Saturday at the Met

Saturday at the Met
‘I like painting best when it looks eternal without boasting about it: an everyday eternity revealed on the street corner: a servant-girl pausing a moment as she scours a saucepan and becoming a Juno on Olympus.’—Renoir.

  1. Don’t go hungry to the Met. Wandering around the still lives yesterday, Claire kept saying. ‘Mmm. I’d love a peach.’ We gave one painting of dripping Brie far more attention than it deserved. ‘God, I’d love some cheese now. Do you think that’s Camembert?’ Jason wasn’t impressed at our suggestibility. ‘God, I’d love a bonnet right now,’ he said, ‘Or maybe some really large milkmaid breasts.’
  2. I am lazy about fine arts. I spend most of my time in galleries—when I can be dragged in—reading the little plaques. I want to know who the subjects are or what story is being told, and I need it explained in words before I can appreciate it. Géricault’s Raft of the Medusa has stayed with me because of Julian Barnes’ chapter on it in A History of the World in 10 ½ Chapters. When we saw those familiar muscular buttocks in another painting yesterday, Jason told me that Géricault claimed he couldn’t paint women. Every time he tried, it turned into a horse.
  3. At sixteen, I worked a summer as a jeune fille au pair in Quimper, Brittany. My host family was very dutiful about exposing me to Culture, and we trekked to Pont l’Eveque to see the Gauguin hometown museum. Lots of paintings of Breton women fetching water. The colors were subdued; the grays and browns of Brittany, and the strange birdlike black-and-white headdresses of the women. To see Gauguin’s riotous Tahiti paintings is like watching the Wizard of Oz when it bursts into Technicolor. That Tahitian Madonna is worth death from syphilis.
  4. In Corot’s Hagar in the Wilderness, an angel flies like Superman, face down, wings overhead. This bothered me. Angels fly standing up, as if they had jet packs. Everyone knows that.
  5. A man and woman argued in front of Van Gogh’s Irises. I was drawn in by their Indian accents.
    ‘Why is this good? Why is this great? Look, it’s so simple. Easy. Why do you say this is great when anyone could do it?’ His male friend nodded.
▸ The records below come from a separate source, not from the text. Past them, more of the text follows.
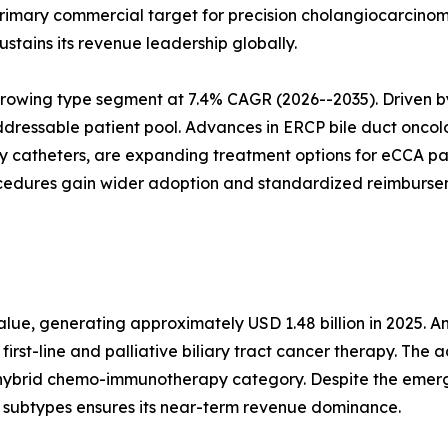
primary commercial target for precision cholangiocarcino
stains its revenue leadership globally.
growing type segment at 7.4% CAGR (2026--2035). Driven 
ddressable patient pool. Advances in ERCP bile duct onco
ry catheters, are expanding treatment options for eCCA p
rocedures gain wider adoption and standardized reimbur
ue, generating approximately USD 1.48 billion in 2025. A
first-line and palliative biliary tract cancer therapy. The
 hybrid chemo-immunotherapy category. Despite the emerg
r subtypes ensures its near-term revenue dominance.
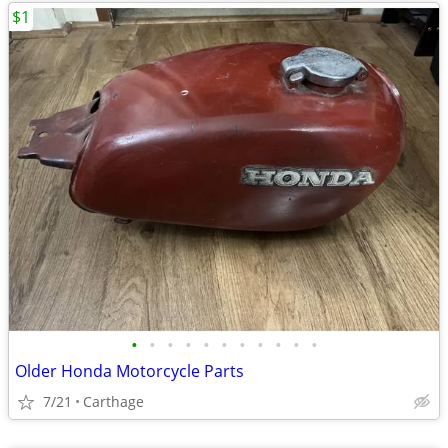
$1
•
•
•
•
•
•
•
•
•
•
•
Older Honda Motorcycle Parts
7/21
Carthage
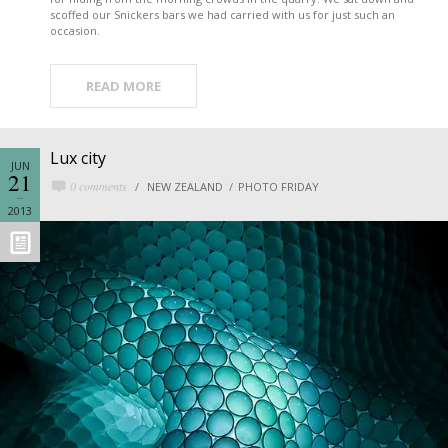
scoffed our Snickers bars we had carried with us for just such an
occasion.
READ MORE
Lux city
JUN
21
0 comments
NEW ZEALAND
PHOTO FRIDAY
2013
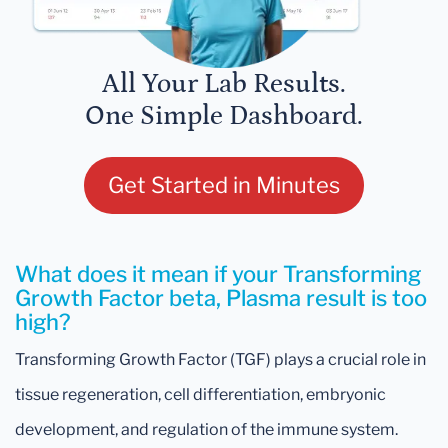
All Your Lab Results.
One Simple Dashboard.
Get Started in Minutes
What does it mean if your Transforming
Growth Factor beta, Plasma result is too
high?
Transforming Growth Factor (TGF) plays a crucial role in
tissue regeneration, cell differentiation, embryonic
development, and regulation of the immune system.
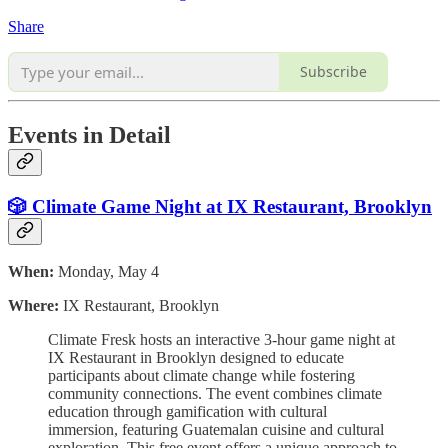
Share
Subscribe
Events in Detail
🎲 Climate Game Night at IX Restaurant, Brooklyn
When:
Monday, May 4
Where:
IX Restaurant, Brooklyn
Climate Fresk hosts an interactive 3-hour game night at
IX Restaurant in Brooklyn designed to educate
participants about climate change while fostering
community connections. The event combines climate
education through gamification with cultural
immersion, featuring Guatemalan cuisine and cultural
exploration. This free event offers a unique approach to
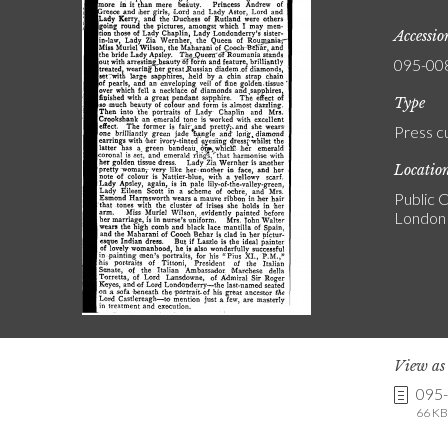
Accessi
095-00
Type
Press c
Locatio
Public C
London
View a
095
66 KB 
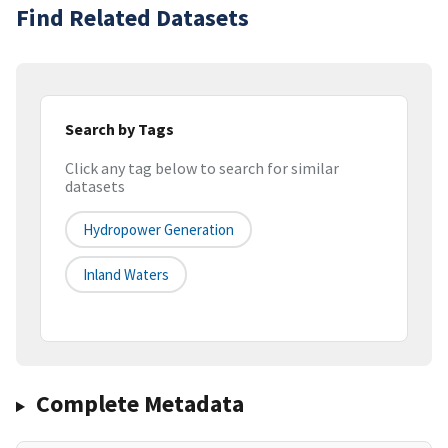
Find Related Datasets
Search by Tags
Click any tag below to search for similar
datasets
Hydropower Generation
Inland Waters
Complete Metadata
    ‘You can’t assess it just as one single painting. I mean, you have to take it as part of a body of work…’ She trailed off, and he was unconvinced.
    Van Gogh has the same marketing problem as Shakespeare. They taught us a whole new way of seeing, and they taught us so well that we can’t remember what it was like before.

  6. Irving Penn’s Nudes are extraordinary, good enough to cut through the curator’s cloying prose about ‘yeasty breasts and thighs’ (ugh!). The square Rollei prints cut off the women’s faces, but they are still vital as they twist from one frame into the next, not so much posing as dancing or rolling over in bed. The photos are sometimes monumental desert landscapes, sometimes portraits. Once I was taken aback by the Mona Lisa smile of a woman’s navel creased in fat, topped weirdly by the ‘eyes’ of her nipples. The skinny New Yorkers who wandered around the exhibition fixated on the mounds of fat. ‘Oh my God,’ they kept saying, clearly terrified by proximity to these cinnamon rolls of flesh. Could such abundance be catching?